■ EXCERPT
§ §
Worked example — a RAG pipeline catching a bug across families

multi-family composition

A retrieval-augmented question-answering pipeline. Two sources retrieved, an answer generated, the answer reused as context for a follow-up. Without invariant arithmetic, the follow-up confidently echoes a contradiction. With invariant arithmetic, the substrate refuses at the right step — citing which family, which invariant, why. Click run at the bottom to execute the pipeline and see each step's value digest.

What this version commits to — and what already checks it

The algebraic structure in §I is the substrate's contract, not a description of one program. The claim is implementation-independent: any value type exposing combine, chain, promote, reconcile, deliberate, and consume must satisfy laws L1–L15, and the §III property tests are the regression suite for every port. Break associativity or idempotence and the harness falsifies it on the next run.

That contract now has two independent witnesses. The first is the in-page QuickCheck harness you just ran — JavaScript, in your browser. The second is a full Elixir reference implementation (invariant_arithmetic v0.1.0, in AmpersandBoxDesign/reference/elixir/): the same four families and six operations, ported directly from this page, with laws L1–L14 written as ExUnitProperties tests and checked against 1000 randomly generated values on every run — 14 properties, 11 tests, 0 failures. It is not a sketch and not "future work"; it runs on the BEAM, the same runtime Graphonomous, PRISM, and Delegatic already run on. Two languages, two random generators, one set of laws holding in both — that is the cross-implementation conformance that turns "the JS happens to pass" into "the substrate is real."

The TypeScript in §IV is still a type-level sketch. It does not fully type-check today (β-min needs dependent types, σ-union needs effect rows) but its shape is concrete enough to translate into Liquid Haskell, Idris, or a refinement-extended TS. The chain example — where a reversed phase order is a compile error, not a runtime exception — is what moving the contract from "property-tested at runtime" to "language mechanics" looks like. The Elixir port sits in between: chain/2 returns {:error, π-violation} at runtime rather than refusing at compile time — proof the refusal is real and executed, not merely aspirational.
§ §
■ THINGS TO DO
• a. Please summarize the invariant arithmetic text in two sentences.
• b. Pick up the invariant arithmetic text after its final sentence and carry it forward.
§ §
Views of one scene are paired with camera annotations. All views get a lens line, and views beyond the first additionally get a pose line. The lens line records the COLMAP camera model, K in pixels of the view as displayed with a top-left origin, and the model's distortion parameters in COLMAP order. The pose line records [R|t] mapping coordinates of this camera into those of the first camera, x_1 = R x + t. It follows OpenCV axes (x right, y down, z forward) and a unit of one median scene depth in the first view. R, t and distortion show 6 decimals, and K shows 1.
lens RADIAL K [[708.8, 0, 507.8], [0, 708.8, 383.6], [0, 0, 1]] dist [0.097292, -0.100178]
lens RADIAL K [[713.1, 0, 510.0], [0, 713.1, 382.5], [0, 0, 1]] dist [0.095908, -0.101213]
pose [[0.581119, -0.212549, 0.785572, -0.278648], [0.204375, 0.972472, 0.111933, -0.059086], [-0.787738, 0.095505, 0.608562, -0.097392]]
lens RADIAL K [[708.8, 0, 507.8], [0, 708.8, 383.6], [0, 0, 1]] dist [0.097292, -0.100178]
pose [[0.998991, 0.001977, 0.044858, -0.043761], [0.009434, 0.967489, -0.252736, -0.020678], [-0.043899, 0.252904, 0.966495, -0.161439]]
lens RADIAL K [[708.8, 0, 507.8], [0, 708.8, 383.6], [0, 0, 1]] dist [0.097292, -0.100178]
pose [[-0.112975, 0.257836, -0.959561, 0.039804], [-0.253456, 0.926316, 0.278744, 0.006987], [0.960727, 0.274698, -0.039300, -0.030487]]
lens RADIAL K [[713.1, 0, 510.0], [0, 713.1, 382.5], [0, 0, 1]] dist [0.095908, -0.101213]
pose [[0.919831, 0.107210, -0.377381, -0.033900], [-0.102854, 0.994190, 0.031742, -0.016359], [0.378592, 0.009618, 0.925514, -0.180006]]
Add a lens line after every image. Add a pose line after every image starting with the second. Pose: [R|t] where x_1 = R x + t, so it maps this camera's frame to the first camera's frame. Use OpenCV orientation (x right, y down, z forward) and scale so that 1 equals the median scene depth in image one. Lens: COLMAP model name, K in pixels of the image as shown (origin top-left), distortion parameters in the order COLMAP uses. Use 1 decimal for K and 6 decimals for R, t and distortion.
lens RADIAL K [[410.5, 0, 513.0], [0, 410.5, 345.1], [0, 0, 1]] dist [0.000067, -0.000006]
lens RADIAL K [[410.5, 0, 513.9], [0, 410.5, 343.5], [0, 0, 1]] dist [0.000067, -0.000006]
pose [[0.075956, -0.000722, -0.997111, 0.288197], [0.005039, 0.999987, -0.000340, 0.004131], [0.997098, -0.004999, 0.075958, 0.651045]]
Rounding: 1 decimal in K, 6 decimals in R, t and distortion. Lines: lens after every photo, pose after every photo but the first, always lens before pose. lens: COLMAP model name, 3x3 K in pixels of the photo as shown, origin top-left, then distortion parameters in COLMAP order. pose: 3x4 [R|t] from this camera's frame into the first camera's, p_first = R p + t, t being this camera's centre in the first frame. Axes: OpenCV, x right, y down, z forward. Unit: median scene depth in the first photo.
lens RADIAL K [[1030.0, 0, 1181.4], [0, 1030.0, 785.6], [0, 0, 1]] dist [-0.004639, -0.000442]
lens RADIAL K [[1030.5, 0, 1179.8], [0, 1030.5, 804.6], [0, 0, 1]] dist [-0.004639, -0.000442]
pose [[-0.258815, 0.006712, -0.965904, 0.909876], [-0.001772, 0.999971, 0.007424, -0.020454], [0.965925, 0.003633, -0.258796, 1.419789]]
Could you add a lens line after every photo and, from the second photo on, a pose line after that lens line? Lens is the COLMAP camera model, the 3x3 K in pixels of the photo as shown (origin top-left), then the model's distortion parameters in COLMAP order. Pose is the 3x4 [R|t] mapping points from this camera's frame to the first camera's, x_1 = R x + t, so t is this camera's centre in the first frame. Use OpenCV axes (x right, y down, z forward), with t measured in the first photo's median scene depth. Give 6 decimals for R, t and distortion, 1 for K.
§ §
■ RESULTS OF THE TASKS
• a. An invariant-arithmetic substrate defines laws L1–L15 that any value type with its six operations must satisfy, and a retrieval-augmented question-answering example shows it refusing a contradictory follow-up by citing which family, which invariant, and why. The laws are checked both by an in-page JavaScript QuickCheck harness and by an Elixir reference implementation that tests L1–L14 as properties, while the TypeScript in §IV remains a type-level sketch that does not yet fully type-check.

• b.
The RAG example in §V is still the most consequential piece. Multi-family composition catches a realistic bug: an LLM agent confidently citing a contradiction it created itself, on the second loop, with σ aggregating across retrievals, β downranked by the weakest source, κ raised by self-citation, and π catching the wrong-order operation. No single invariant catches it; together they do — and the same scenario runs against the Elixir implementation unchanged, which is the whole point of a shared contract.

What's still wanted next, in order of leverage: (1) a fully typed implementation in Idris or Liquid Haskell where the compiler — not a generator — discharges the laws (the Elixir port closes the "second-runtime" gap but is still dynamically checked); (2) a categorical statement of the substrate as a small monoidal category with the invariants as natural transformations (gestured at in §I, not yet formal); (3) a deployed-system benchmark showing invariant arithmetic catches bugs in a live agent that ordinary arithmetic misses — the operationally decisive one, and the natural job for PRISM.